YOUR OBJECTIVE: Without including any images, output the listing below exactly.

RECORDED DATA:
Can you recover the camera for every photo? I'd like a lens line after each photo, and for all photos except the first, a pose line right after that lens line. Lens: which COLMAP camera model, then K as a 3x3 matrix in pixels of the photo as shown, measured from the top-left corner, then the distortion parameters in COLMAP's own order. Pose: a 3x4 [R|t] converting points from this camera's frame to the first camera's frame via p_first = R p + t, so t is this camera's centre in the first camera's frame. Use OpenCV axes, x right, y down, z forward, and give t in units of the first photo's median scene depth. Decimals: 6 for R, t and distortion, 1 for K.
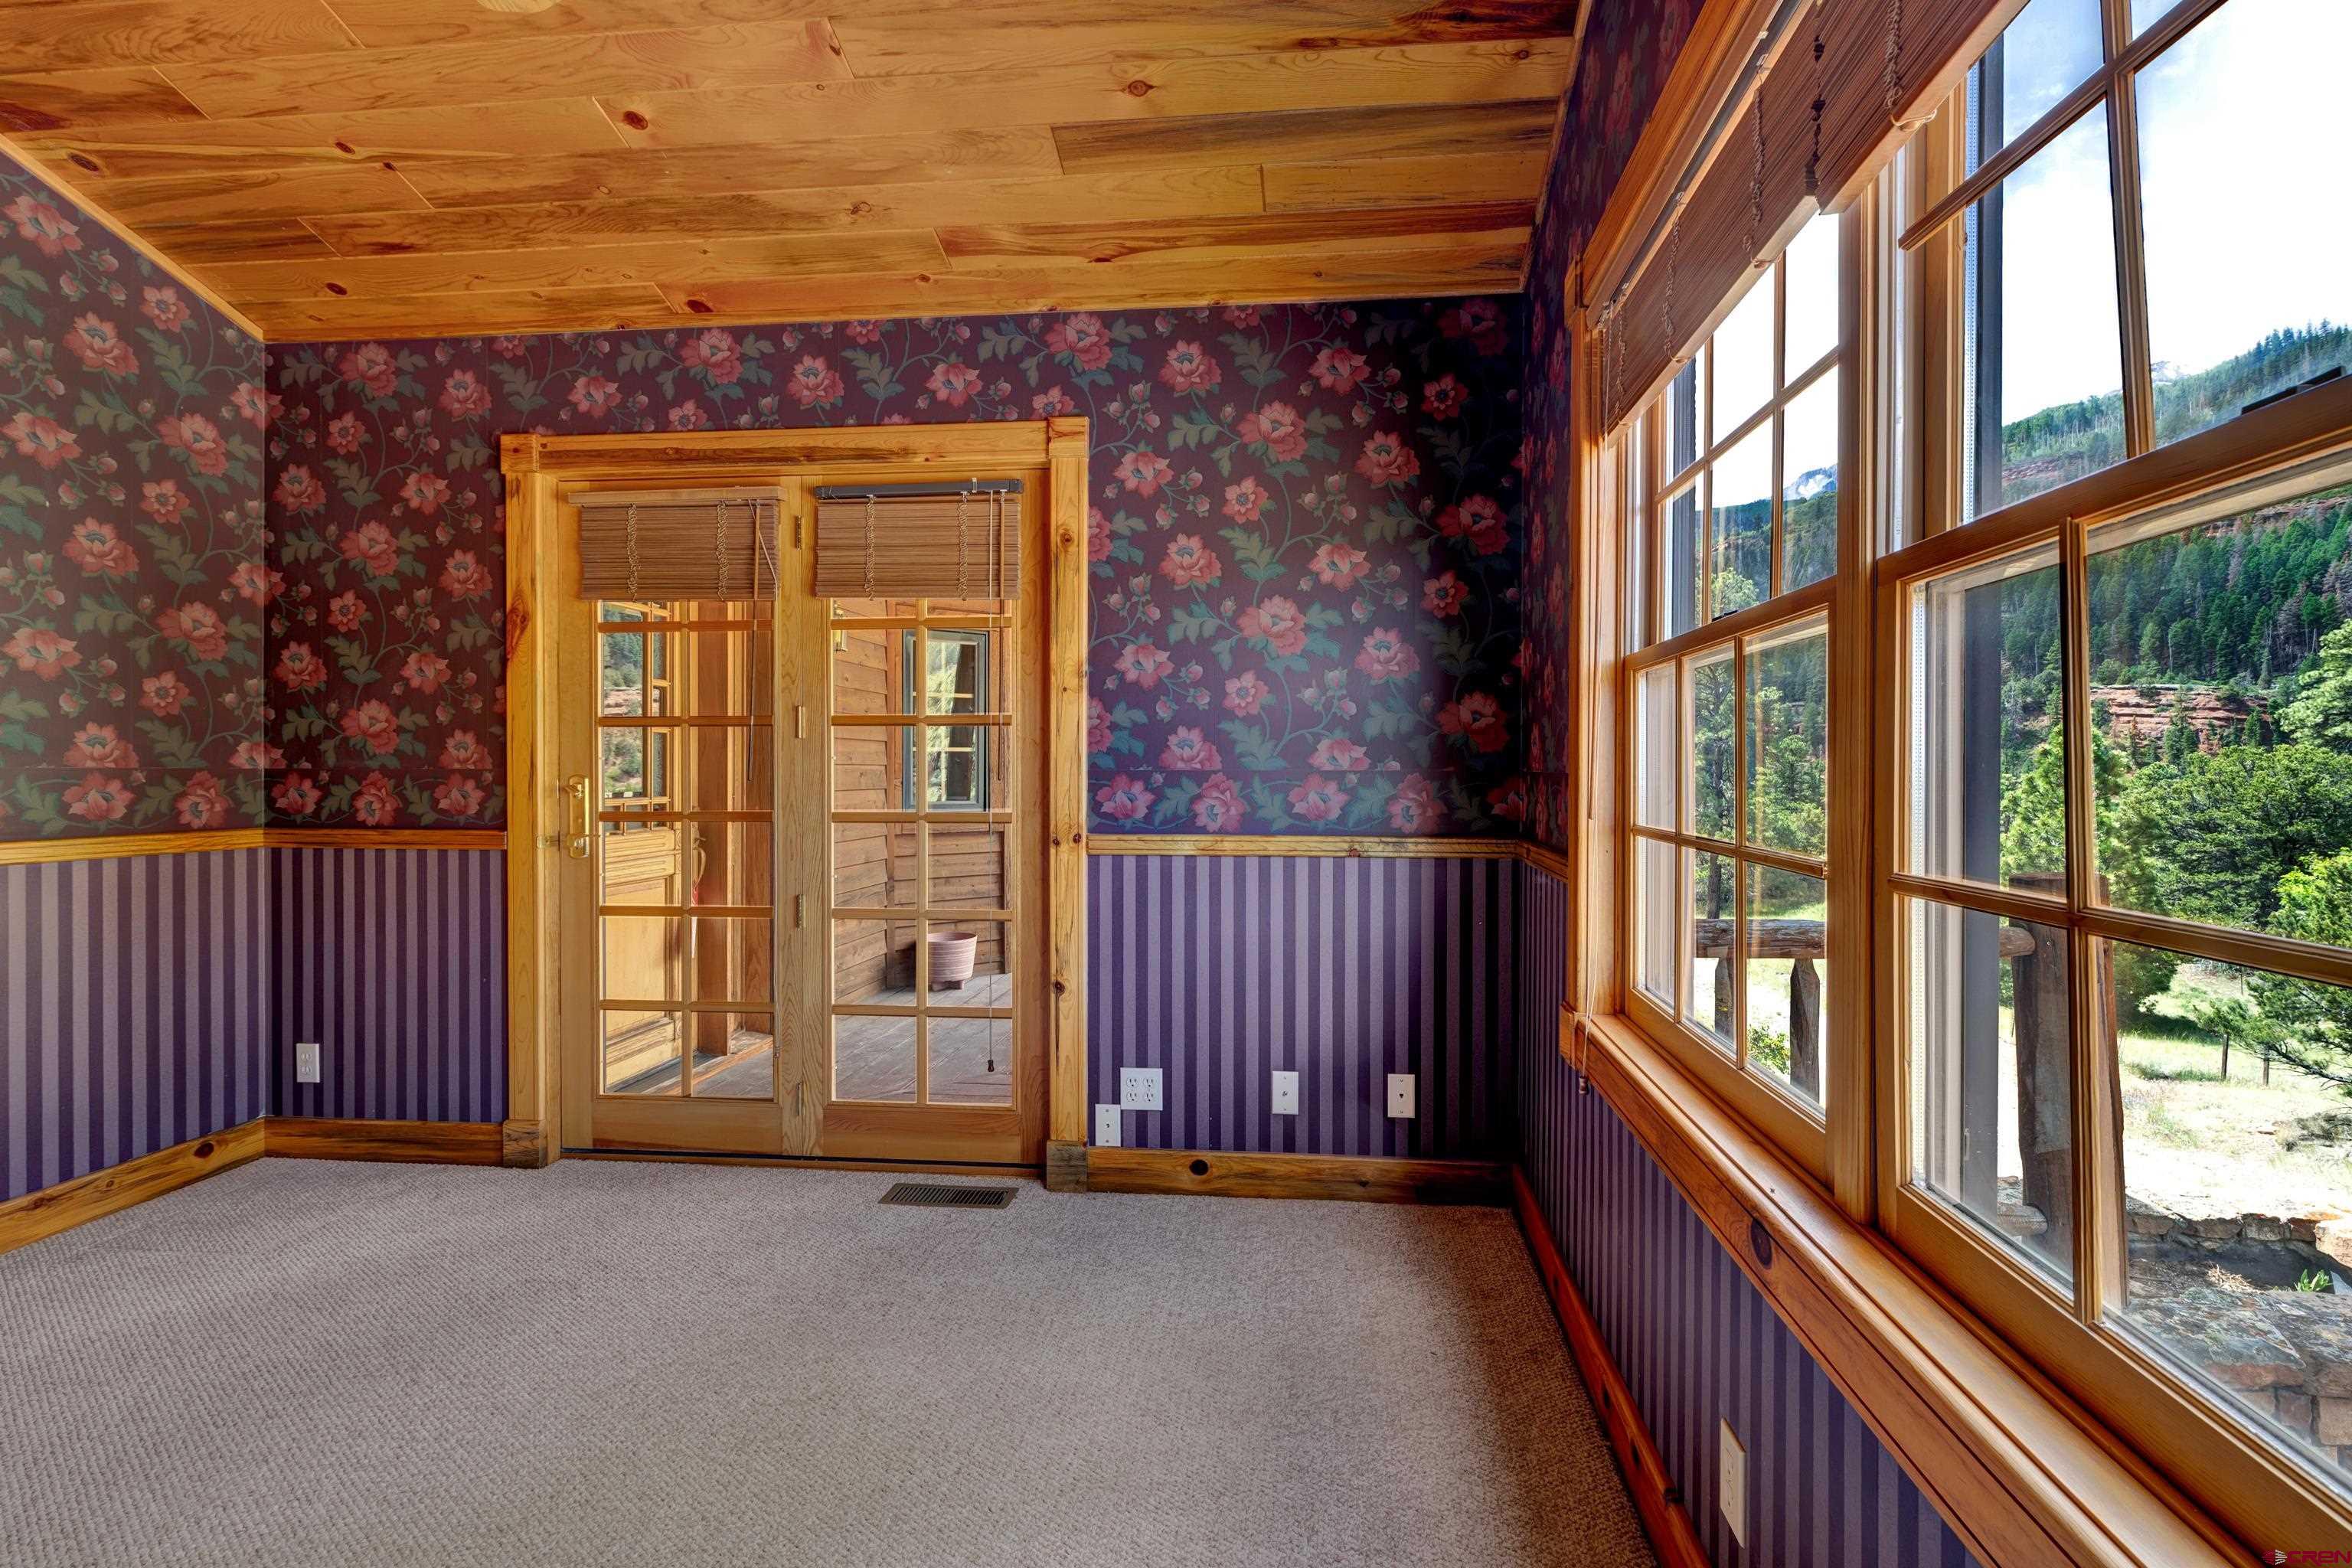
lens RADIAL K [[1084.5, 0, 1213.6], [0, 1084.5, 788.7], [0, 0, 1]] dist [-0.000313, -0.000181]
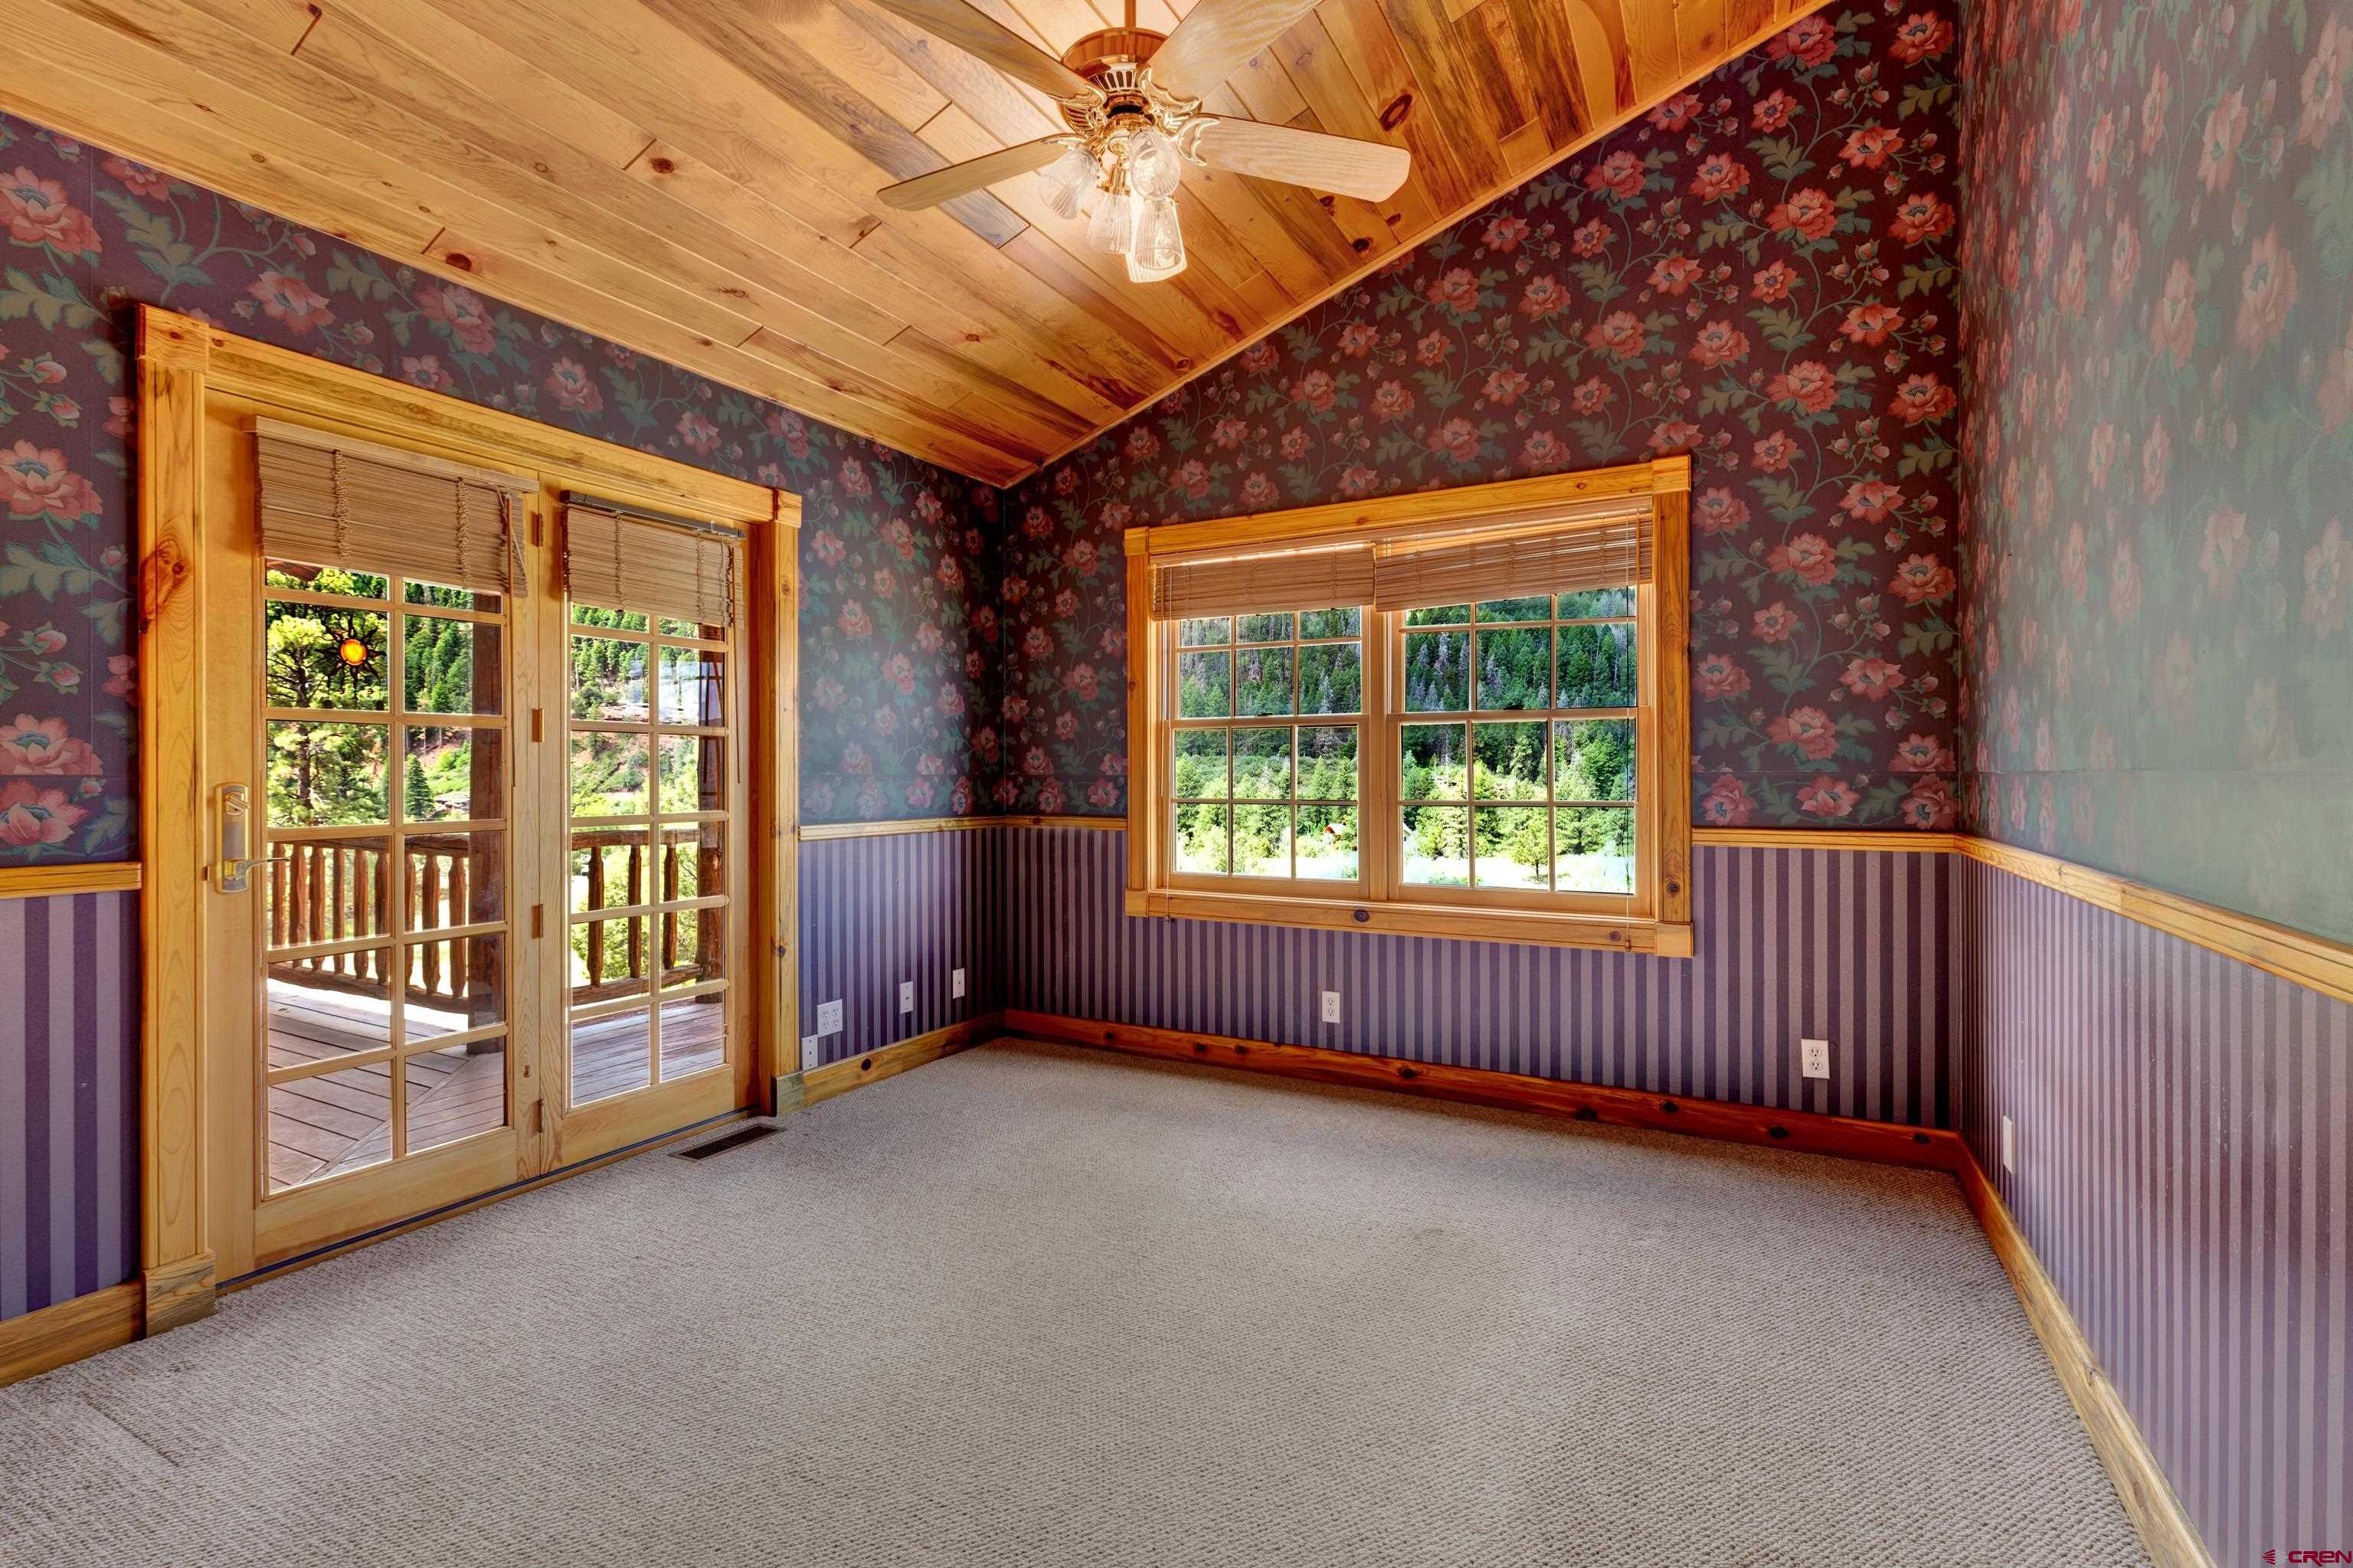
lens RADIAL K [[1077.5, 0, 1169.4], [0, 1077.5, 781.9], [0, 0, 1]] dist [0.001600, -0.000794]
pose [[0.387981, -0.008697, 0.921626, -1.111442], [0.014101, 0.999894, 0.003499, -0.006788], [-0.921560, 0.011638, 0.388063, 0.115780]]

REPLY:
Can you recover the camera for every photo? I'd like a lens line after each photo, and for all photos except the first, a pose line right after that lens line. Lens: which COLMAP camera model, then K as a 3x3 matrix in pixels of the photo as shown, measured from the top-left corner, then the distortion parameters in COLMAP's own order. Pose: a 3x4 [R|t] converting points from this camera's frame to the first camera's frame via p_first = R p + t, so t is this camera's centre in the first camera's frame. Use OpenCV axes, x right, y down, z forward, and give t in units of the first photo's median scene depth. Decimals: 6 for R, t and distortion, 1 for K.
lens RADIAL K [[1084.5, 0, 1213.6], [0, 1084.5, 788.7], [0, 0, 1]] dist [-0.000313, -0.000181]
lens RADIAL K [[1077.5, 0, 1169.4], [0, 1077.5, 781.9], [0, 0, 1]] dist [0.001600, -0.000794]
pose [[0.387981, -0.008697, 0.921626, -1.111442], [0.014101, 0.999894, 0.003499, -0.006788], [-0.921560, 0.011638, 0.388063, 0.115780]]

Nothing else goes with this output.